BRIEF
Among the entries that follow, find every line with the word "https" and copy it.

GIVEN DATA
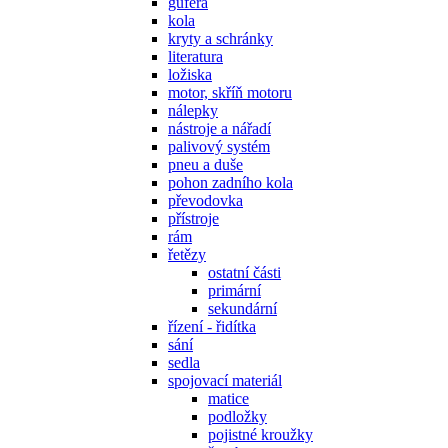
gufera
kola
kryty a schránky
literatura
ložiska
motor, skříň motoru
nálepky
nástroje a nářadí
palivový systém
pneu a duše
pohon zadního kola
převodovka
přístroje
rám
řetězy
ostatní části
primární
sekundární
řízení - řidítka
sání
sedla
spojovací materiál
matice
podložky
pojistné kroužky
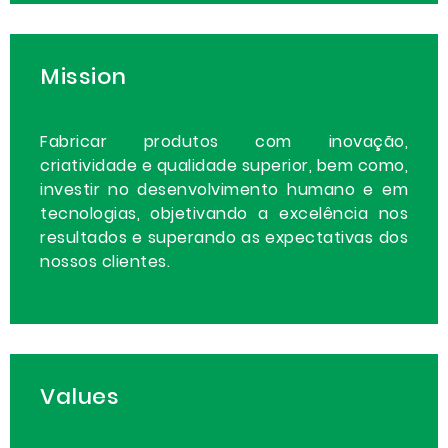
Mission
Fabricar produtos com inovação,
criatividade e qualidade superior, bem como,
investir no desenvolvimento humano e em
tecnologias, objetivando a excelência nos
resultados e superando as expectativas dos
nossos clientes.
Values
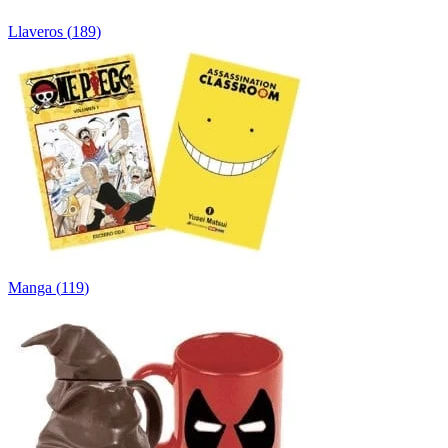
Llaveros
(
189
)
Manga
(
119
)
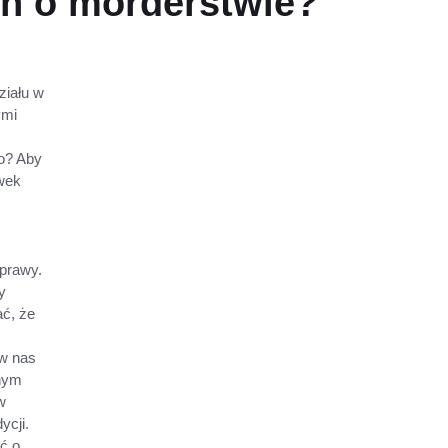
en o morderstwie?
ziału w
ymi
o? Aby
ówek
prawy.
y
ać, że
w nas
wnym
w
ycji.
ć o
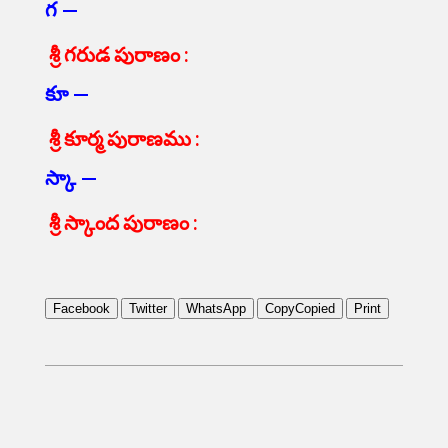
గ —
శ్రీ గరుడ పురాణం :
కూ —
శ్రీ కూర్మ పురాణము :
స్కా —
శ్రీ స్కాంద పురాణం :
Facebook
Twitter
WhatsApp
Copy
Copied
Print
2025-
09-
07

---

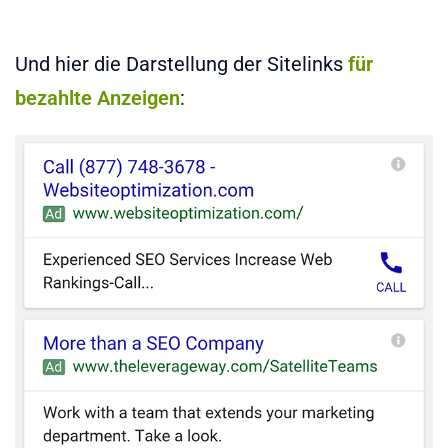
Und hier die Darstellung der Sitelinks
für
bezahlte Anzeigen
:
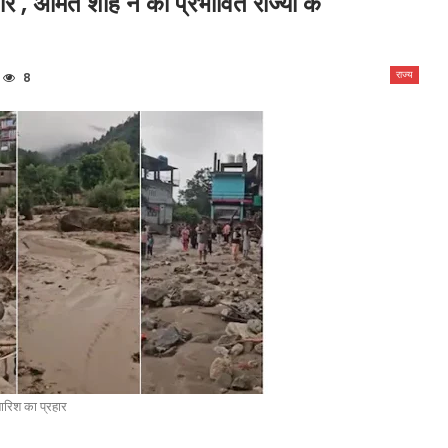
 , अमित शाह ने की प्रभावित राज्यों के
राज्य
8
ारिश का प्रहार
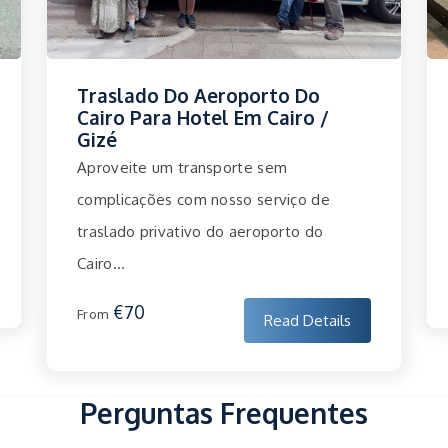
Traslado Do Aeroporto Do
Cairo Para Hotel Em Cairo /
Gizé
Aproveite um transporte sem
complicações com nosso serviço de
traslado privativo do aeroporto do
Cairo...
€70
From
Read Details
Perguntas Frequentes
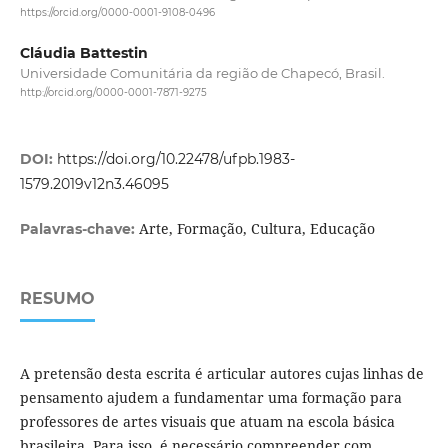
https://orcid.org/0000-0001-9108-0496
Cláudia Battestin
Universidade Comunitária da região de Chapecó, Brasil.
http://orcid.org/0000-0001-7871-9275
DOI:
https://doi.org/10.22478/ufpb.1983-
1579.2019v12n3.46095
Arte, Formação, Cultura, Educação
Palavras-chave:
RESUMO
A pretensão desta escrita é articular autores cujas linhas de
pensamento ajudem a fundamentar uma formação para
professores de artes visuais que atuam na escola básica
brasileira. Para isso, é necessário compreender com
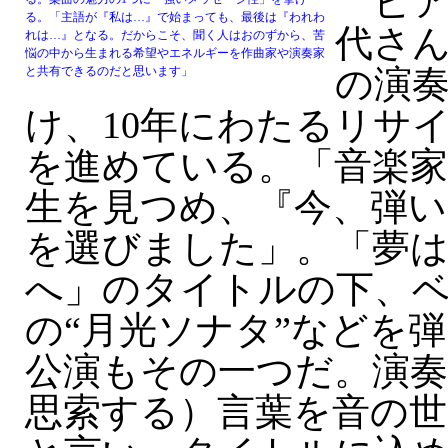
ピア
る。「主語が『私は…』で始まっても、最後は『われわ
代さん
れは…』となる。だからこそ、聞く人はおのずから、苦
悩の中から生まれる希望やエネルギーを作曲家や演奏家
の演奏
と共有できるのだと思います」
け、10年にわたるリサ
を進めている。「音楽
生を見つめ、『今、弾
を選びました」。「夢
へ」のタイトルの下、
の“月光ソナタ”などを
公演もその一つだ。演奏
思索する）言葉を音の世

...

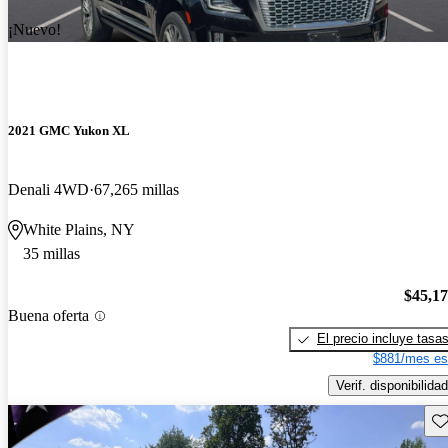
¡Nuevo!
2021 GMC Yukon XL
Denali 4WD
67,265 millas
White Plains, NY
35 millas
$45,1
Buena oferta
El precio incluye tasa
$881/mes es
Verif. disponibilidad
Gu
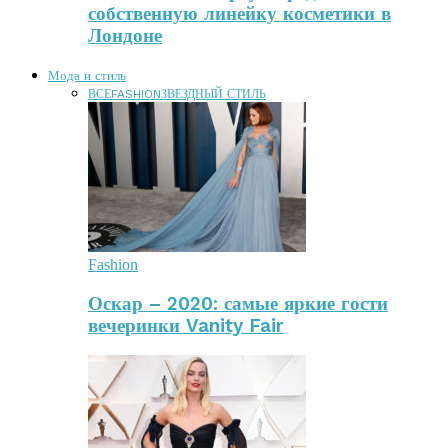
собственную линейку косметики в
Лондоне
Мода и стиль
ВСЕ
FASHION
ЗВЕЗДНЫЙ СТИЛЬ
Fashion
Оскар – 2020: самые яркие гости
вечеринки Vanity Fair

REPLY
https://orcid.org/0000-0001-9108-0496
https://doi.org/10.22478/ufpb.1983-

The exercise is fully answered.